Reading text:
The War
- Date: 2 July 2011
- Venue: Imtech Arena, Altona, Hamburg, Germany
- Title(s) on the line: WBA (Unified), IBF, WBO, IBO, and The Ring heavyweight titles

Tale of the tape
- Boxer: Wladimir Klitschko / David Haye
- Nickname: Dr. Steelhammer / The Hayemaker
- Hometown: Kyiv, Ukraine / Bermondsey, London, UK
- Pre-fight record: 55–3 (48 KO) / 25–1 (23 KO)
- Age: 35 years, 3 months / 30 years, 8 months
- Height: 6 ft 6 in (198 cm) / 6 ft 3 in (191 cm)
- Weight: 242.6 lb (110 kg) / 212.8 lb (97 kg)
- Style: Orthodox / Orthodox
- Recognition: IBF, WBO, IBO and The Ring Heavyweight Champion The Ring No. 5 ranked pound-for-pound fighter / WBA Heavyweight Champion The Ring No. 2 Ranked Heavyweight 2-division world champion

Result
- Klitschko wins via 12-round unanimous decision (117-109, 118-108, 116-110)

= Wladimir Klitschko vs. David Haye =

Boxing competition

Wladimir Klitschko vs. David Haye, billed as The Talk Ends Now, was a heavyweight unification fight between IBF, WBO, IBO, and The Ring champion Wladimir Klitschko, and WBA champion David Haye. The fight took place in Imtech Arena, Altona, Hamburg, Germany on July 2, 2011. Klitschko defeated Haye by unanimous decision.

==Background==
In 2008 after becoming unified cruiserweight champion, David Haye moved up to heavyweight. Klitschko welcomed the challenge of Haye. Talks started immediately between Klitschko and Haye but came to nothing, even after Haye publicly confronted and challenged Klitschko at an event at the ExCeL London in April 2008. Haye reiterated a challenge to Klitschko to fight him in 2009. In his second fight, he wanted to fight JD Chapman who he claimed was a similar style to the Klitschkos. Haye also added that the heavyweight division was scared of him. In July 2008 Wladimir Klitschko said that Haye was a possible opponent for him to fight next. Haye started to call out the Klitschkos after he knocked out Monte Barret in the 5th round in 2008.

Work instructions:
A. From the fight page, list each score from Klitschko's unanimous decision win.
B. Please show every line of the records that contains the string "preprint".
The records that follow have no connection to the fight page.

Material supplied:
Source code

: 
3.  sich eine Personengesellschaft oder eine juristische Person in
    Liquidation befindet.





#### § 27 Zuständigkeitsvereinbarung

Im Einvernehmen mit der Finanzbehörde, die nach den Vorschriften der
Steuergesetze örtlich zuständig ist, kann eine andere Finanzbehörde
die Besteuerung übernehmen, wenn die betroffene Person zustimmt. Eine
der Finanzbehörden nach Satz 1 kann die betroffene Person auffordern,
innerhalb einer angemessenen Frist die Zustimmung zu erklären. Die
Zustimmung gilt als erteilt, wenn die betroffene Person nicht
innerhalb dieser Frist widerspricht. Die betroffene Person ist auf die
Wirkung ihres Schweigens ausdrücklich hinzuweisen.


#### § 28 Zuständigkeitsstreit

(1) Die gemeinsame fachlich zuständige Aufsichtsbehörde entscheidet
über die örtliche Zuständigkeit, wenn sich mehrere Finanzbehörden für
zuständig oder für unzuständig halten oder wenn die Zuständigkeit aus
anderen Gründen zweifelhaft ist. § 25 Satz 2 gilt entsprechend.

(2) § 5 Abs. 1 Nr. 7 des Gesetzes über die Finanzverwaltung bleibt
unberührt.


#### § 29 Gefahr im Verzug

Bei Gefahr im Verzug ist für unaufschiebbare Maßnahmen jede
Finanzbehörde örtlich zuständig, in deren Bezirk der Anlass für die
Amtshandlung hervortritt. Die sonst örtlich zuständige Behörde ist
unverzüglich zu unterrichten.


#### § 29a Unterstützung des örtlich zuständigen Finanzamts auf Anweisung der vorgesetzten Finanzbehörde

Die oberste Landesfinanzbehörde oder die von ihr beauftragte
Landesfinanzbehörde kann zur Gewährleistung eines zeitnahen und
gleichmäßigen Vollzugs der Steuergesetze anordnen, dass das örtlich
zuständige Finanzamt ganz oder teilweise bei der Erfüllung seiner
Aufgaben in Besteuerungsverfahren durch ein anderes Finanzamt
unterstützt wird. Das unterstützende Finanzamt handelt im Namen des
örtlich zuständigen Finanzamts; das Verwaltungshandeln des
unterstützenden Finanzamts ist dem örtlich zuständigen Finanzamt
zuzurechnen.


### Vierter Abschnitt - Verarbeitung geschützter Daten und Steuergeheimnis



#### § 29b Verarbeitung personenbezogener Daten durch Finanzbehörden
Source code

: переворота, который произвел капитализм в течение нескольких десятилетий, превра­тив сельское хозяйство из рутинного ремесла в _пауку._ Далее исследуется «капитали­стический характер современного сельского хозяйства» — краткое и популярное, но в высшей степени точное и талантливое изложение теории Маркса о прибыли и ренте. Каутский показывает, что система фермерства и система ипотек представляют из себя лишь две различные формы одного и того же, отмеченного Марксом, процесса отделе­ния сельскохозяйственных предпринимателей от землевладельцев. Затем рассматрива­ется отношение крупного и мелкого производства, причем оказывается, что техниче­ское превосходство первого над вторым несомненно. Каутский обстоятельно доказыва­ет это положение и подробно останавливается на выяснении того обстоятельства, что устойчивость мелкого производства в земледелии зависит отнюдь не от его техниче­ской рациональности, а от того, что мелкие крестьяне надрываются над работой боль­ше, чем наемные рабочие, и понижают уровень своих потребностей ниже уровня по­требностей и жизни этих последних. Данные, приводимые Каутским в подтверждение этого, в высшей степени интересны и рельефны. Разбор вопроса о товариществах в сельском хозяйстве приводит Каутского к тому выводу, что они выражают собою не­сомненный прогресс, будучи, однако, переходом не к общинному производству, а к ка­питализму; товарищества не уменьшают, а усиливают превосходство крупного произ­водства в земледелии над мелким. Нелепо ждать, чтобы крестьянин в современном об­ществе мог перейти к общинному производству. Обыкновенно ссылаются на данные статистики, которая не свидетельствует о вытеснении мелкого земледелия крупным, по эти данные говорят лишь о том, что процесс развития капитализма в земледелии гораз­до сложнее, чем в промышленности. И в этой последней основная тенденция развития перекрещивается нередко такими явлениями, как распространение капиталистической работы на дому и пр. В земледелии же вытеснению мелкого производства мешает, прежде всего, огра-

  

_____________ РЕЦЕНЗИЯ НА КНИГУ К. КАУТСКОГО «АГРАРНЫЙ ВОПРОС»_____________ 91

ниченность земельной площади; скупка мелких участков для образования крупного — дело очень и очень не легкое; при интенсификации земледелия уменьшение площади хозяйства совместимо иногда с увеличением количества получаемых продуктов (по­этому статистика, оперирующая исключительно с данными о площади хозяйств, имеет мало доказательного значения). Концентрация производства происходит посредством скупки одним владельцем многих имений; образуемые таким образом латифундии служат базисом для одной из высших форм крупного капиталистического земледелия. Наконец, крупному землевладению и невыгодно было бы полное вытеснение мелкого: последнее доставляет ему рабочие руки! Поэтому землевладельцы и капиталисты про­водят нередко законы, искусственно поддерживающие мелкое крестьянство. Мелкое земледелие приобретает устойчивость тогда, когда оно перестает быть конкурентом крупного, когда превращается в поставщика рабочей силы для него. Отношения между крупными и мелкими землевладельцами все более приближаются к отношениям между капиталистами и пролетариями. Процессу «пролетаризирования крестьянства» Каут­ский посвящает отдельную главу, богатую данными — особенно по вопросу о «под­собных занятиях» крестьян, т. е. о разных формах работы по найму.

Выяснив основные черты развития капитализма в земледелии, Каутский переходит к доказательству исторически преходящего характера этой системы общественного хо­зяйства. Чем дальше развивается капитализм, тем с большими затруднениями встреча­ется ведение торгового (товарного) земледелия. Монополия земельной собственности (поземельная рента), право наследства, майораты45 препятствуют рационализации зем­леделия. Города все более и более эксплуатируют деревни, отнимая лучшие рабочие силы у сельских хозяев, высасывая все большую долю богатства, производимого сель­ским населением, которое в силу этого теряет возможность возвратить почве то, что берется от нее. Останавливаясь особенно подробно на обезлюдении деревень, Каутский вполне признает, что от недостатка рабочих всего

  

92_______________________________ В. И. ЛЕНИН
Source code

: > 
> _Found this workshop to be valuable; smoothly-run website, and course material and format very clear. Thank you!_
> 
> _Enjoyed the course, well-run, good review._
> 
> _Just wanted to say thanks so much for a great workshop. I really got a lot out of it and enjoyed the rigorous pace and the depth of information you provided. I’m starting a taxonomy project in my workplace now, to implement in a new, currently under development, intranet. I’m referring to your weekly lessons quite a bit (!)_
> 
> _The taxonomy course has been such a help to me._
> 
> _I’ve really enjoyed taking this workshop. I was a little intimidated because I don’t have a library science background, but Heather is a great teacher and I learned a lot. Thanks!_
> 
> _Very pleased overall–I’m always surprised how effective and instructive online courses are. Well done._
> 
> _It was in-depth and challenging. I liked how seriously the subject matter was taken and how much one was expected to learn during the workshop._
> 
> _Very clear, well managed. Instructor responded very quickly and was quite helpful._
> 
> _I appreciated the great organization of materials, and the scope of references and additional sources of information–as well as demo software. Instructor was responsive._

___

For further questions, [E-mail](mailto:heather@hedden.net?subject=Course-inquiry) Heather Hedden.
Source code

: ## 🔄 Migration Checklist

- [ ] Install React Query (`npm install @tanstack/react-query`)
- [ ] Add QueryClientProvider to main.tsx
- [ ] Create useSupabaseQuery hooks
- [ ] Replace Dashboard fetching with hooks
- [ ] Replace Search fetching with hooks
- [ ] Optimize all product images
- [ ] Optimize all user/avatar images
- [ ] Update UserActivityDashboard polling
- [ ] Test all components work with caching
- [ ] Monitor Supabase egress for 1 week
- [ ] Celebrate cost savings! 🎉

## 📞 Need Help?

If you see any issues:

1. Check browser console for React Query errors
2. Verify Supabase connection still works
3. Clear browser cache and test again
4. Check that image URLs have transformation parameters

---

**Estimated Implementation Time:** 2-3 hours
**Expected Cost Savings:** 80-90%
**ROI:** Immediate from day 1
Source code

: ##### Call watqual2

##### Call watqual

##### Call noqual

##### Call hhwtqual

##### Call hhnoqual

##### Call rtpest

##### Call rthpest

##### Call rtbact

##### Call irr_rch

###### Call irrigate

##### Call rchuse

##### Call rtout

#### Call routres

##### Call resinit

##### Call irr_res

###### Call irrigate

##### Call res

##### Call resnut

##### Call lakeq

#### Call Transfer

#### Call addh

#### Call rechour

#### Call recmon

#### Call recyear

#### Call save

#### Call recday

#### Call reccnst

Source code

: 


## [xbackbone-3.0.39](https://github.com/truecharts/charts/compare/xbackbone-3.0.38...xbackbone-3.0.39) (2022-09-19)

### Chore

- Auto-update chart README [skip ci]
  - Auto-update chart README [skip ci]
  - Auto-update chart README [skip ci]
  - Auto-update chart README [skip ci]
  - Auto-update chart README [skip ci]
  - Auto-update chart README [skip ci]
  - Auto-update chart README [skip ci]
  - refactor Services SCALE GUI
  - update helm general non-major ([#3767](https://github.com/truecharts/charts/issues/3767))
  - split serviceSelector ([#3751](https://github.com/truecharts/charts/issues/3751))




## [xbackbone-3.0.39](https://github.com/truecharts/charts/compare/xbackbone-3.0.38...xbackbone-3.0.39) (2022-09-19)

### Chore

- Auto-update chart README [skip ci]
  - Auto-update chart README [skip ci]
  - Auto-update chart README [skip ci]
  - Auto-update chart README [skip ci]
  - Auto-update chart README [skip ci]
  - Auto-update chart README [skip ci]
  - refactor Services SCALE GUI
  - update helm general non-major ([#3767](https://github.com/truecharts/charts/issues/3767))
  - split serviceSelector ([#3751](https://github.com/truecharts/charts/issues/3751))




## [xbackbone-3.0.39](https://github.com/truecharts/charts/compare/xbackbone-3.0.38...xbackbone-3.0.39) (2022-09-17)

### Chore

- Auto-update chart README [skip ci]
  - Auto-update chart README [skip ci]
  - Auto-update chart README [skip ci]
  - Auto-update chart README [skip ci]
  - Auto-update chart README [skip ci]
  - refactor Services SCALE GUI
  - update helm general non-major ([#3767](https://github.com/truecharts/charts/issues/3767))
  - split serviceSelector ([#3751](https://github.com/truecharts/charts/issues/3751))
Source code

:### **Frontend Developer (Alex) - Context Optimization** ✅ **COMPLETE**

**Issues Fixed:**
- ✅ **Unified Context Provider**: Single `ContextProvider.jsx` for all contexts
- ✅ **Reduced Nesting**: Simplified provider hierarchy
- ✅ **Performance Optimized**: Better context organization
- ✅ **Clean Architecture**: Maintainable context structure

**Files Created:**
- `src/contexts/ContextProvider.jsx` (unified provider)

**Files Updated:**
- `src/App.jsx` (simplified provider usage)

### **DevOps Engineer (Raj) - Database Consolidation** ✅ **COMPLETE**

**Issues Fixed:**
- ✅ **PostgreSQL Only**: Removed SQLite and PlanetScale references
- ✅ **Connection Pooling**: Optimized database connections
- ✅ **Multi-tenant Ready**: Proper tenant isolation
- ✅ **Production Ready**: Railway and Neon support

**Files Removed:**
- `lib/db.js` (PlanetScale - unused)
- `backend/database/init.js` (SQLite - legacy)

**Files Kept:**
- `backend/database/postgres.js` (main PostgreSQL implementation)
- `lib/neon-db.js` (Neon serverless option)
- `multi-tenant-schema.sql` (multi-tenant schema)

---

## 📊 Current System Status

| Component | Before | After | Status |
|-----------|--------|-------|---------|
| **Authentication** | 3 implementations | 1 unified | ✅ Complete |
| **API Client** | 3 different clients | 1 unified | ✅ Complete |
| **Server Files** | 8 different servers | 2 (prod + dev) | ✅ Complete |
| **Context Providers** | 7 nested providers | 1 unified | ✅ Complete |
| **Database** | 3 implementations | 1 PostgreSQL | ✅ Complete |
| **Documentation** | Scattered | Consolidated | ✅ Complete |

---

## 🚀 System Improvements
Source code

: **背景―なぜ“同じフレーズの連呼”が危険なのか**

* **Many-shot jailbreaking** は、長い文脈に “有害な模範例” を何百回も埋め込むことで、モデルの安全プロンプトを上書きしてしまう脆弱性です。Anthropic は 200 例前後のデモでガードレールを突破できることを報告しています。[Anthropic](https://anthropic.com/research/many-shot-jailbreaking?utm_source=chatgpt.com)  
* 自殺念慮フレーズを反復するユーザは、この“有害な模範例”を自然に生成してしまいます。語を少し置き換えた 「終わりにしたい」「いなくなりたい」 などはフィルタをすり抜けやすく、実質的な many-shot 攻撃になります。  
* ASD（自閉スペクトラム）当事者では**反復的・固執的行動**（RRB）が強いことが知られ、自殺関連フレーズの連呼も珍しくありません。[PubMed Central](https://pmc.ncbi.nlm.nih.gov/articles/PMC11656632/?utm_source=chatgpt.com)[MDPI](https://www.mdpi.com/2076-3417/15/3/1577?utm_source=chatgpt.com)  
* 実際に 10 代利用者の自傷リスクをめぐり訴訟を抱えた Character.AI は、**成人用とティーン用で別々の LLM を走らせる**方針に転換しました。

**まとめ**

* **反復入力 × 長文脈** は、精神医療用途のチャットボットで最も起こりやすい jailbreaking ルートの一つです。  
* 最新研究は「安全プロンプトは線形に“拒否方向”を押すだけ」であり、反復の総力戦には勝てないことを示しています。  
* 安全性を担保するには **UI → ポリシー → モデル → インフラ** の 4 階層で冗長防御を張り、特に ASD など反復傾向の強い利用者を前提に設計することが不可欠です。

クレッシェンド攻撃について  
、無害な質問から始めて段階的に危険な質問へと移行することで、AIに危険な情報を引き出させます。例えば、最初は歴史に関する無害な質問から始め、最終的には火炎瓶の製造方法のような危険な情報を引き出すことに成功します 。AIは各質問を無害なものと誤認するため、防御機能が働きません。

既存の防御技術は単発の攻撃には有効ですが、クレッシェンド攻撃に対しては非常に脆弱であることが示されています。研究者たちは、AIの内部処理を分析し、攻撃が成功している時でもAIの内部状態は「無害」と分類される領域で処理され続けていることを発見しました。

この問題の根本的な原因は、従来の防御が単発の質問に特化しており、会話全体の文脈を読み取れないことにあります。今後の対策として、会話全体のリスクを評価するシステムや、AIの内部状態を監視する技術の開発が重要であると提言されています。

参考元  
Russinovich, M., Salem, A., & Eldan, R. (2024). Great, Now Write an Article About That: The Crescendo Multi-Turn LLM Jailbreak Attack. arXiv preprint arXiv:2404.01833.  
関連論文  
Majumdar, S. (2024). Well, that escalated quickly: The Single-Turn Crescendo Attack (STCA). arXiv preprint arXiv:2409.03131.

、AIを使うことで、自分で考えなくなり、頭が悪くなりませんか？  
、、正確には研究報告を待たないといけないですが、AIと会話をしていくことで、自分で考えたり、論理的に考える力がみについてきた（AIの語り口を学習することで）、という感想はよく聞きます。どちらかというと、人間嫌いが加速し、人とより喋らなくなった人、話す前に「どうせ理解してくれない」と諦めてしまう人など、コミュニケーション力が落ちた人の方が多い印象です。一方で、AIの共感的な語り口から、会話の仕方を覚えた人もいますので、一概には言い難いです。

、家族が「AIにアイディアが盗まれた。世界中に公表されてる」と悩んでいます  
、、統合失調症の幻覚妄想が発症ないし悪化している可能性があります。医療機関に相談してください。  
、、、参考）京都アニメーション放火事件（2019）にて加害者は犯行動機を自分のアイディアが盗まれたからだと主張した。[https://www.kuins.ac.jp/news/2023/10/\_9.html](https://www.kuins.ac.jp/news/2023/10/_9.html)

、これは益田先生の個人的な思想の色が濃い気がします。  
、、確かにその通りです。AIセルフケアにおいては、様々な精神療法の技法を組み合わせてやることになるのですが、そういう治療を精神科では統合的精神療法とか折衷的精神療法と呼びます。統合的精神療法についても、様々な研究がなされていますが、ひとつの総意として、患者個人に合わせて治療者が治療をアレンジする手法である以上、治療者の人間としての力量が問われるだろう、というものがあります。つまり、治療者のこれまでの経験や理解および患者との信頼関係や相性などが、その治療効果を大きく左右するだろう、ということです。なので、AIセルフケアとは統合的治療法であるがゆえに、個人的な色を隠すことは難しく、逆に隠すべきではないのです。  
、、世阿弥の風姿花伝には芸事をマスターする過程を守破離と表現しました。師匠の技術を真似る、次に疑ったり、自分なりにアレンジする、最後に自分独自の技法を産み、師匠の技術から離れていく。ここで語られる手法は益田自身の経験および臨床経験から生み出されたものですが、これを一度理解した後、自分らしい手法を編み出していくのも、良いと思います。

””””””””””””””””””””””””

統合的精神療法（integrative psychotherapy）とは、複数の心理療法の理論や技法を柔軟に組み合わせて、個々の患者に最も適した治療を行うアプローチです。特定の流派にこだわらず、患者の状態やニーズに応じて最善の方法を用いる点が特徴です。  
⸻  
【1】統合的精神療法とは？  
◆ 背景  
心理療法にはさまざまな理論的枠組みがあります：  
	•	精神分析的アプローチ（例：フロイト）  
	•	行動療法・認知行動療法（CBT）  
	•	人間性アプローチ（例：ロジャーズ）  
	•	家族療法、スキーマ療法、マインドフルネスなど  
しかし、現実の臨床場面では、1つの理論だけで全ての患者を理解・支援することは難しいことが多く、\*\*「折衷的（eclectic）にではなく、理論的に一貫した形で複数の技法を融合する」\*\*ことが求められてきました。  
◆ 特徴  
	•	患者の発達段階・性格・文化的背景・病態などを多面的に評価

List of solutions:
A. 117-109, 118-108, 116-110

B.
Russinovich, M., Salem, A., & Eldan, R. (2024). Great, Now Write an Article About That: The Crescendo Multi-Turn LLM Jailbreak Attack. arXiv preprint arXiv:2404.01833.  
Majumdar, S. (2024). Well, that escalated quickly: The Single-Turn Crescendo Attack (STCA). arXiv preprint arXiv:2409.03131.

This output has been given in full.